Conclusions and recommendations
The researchers recommend further studies, such as ones to investigate internalised stigma more closely, ones to develop interventions which challenge false and outdated beliefs and stereotypes about HIV, and research to investigate the value of psychotherapeutic support. But some of their findings already point strongly to recommendations.
Firstly, Malawi is one of 25 countries worldwide, 10 of them in Africa, that still criminalise suicide.
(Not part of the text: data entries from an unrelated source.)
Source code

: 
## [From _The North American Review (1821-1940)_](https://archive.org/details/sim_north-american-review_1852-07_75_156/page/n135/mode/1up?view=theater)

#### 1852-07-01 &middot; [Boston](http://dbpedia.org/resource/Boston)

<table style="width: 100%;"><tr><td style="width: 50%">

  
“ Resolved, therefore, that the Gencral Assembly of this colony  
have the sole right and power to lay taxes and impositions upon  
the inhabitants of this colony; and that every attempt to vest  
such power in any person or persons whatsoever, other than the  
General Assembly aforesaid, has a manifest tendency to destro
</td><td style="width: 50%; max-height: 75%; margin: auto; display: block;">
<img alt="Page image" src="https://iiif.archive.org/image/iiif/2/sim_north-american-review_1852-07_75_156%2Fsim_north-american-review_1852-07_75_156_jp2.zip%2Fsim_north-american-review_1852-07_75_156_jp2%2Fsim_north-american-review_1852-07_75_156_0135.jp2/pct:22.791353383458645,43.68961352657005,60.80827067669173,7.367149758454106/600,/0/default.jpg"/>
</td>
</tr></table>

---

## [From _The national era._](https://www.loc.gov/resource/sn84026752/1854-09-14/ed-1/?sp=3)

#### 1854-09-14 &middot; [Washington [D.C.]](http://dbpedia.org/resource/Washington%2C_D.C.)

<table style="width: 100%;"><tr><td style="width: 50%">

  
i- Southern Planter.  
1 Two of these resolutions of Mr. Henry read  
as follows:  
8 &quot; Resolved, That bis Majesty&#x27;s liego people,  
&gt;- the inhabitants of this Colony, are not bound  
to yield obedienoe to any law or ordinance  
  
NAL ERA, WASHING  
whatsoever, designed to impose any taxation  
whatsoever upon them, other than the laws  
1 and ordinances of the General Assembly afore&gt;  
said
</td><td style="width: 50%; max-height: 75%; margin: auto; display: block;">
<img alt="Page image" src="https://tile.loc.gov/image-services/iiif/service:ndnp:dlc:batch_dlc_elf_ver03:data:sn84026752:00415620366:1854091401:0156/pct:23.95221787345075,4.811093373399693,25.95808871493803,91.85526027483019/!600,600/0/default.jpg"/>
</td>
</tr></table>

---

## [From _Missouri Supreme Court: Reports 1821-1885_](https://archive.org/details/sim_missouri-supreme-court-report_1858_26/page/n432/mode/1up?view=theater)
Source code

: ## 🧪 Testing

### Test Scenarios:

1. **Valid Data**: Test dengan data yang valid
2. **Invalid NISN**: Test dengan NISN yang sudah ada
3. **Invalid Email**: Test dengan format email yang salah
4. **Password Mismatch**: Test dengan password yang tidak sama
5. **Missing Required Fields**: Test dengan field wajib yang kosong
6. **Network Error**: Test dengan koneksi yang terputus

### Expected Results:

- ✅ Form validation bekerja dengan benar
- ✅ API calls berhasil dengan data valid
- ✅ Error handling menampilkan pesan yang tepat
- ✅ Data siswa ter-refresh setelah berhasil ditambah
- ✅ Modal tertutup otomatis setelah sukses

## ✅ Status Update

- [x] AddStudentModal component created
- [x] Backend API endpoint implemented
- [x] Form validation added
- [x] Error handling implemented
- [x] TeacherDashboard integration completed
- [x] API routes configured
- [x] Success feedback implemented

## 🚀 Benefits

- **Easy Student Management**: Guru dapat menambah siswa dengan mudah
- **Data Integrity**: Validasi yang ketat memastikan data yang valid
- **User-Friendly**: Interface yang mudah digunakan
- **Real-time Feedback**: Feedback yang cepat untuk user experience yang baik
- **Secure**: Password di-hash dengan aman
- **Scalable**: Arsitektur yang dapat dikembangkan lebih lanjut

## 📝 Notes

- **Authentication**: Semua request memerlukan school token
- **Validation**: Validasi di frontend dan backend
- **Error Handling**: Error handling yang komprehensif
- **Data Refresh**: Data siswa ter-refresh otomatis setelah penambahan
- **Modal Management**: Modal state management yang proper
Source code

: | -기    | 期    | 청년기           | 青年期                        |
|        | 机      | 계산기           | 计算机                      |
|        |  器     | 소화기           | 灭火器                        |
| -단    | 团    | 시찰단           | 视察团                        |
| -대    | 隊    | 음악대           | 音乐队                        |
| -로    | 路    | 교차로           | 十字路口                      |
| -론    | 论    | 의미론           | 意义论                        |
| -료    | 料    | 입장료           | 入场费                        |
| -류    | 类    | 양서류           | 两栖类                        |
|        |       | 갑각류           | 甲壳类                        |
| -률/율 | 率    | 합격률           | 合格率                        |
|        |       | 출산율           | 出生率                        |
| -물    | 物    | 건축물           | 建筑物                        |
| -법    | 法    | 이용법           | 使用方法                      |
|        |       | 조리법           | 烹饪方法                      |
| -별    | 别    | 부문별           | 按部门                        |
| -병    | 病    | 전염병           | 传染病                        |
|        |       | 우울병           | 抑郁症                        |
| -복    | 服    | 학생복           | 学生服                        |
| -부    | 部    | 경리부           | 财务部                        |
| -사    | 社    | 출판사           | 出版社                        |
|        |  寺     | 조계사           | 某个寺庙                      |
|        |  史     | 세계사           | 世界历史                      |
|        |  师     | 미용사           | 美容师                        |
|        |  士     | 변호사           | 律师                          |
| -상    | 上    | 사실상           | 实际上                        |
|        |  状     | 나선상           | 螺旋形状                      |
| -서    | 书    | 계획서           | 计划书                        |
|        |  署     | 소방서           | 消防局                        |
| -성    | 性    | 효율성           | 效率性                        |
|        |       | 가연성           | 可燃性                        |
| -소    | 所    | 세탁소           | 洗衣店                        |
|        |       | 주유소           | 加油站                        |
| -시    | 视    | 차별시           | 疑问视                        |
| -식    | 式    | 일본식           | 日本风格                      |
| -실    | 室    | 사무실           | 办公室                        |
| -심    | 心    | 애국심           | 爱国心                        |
This is obviously a huge disincentive to talking about suicidal feelings and attempts. “Involving policy makers and advocating for the decriminalization of suicide will allow for meaningful change on a systemic level,” the authors comment.
Secondly, “this study identified school curriculums as a potential area where stigmatization is perpetuated against ALWH”. They need to be replaced with “a multi-faceted stigma-reduction approach”.
Thirdly, awareness that poor adherence to ART may be an indicator of depression and suicidality needs to be raised among HIV service providers as well as carers and family. “Suicide assessment for ALWH should be particularly attentive to the motivation behind ART non-adherence,” they comment.
Fourthly, the authors note that stigmatisation within the family home emerged as a particularly important risk factor for suicide. “Family members' treatment can influence suicide risk, exerting either protective or harmful effects,” they say. “These findings highlight the need to develop multi-level stigma reduction interventions… particularly within the home.”
Faidas MF et al. ‘You feel like it’s better to just die’: Death-centric stereotypes and stigma contribute to suicide risk for adolescents living with HIV in Malawi. PLoS Global Public Health, 29 December 2025.